**Provided material**
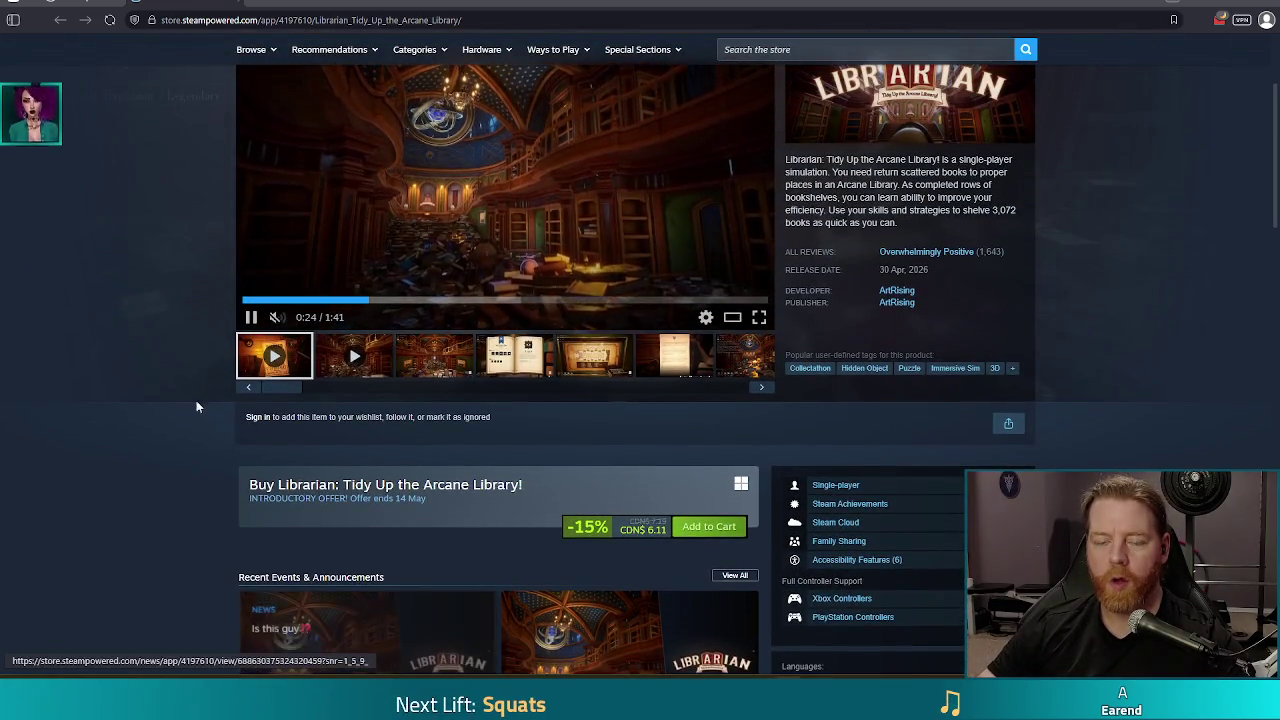
{"action": "scroll", "coordinate": [200, 395], "scroll_direction": "down", "scroll_amount": 1}
{"action": "scroll", "coordinate": [179, 373], "scroll_direction": "up", "scroll_amount": 3}
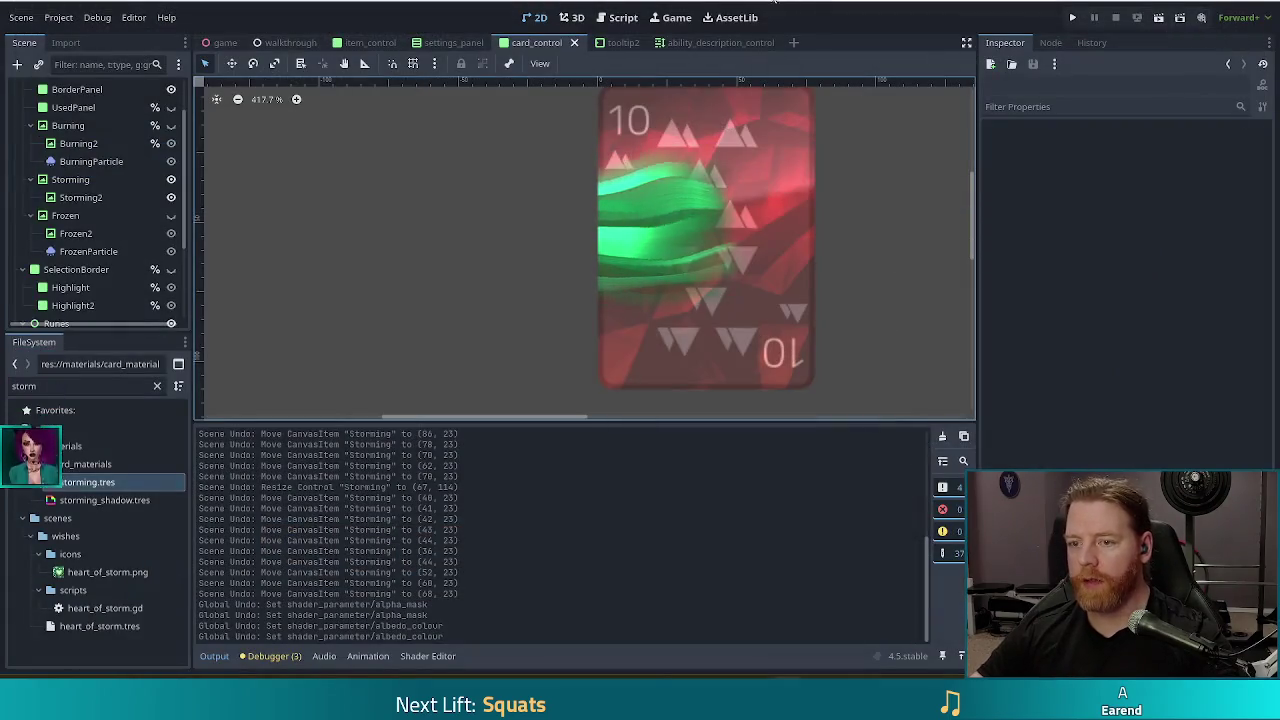
Zoom out and pan so the whole storm card sits near the canvas centre
{"action": "scroll", "coordinate": [885, 238], "scroll_direction": "down", "scroll_amount": 2}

**What to work on**
Please output the material above unchanged, apart from removing the pictures.

**Solved problem**
{"action": "scroll", "coordinate": [200, 395], "scroll_direction": "down", "scroll_amount": 1}
{"action": "scroll", "coordinate": [179, 373], "scroll_direction": "up", "scroll_amount": 3}
Zoom out and pan so the whole storm card sits near the canvas centre
{"action": "scroll", "coordinate": [885, 238], "scroll_direction": "down", "scroll_amount": 2}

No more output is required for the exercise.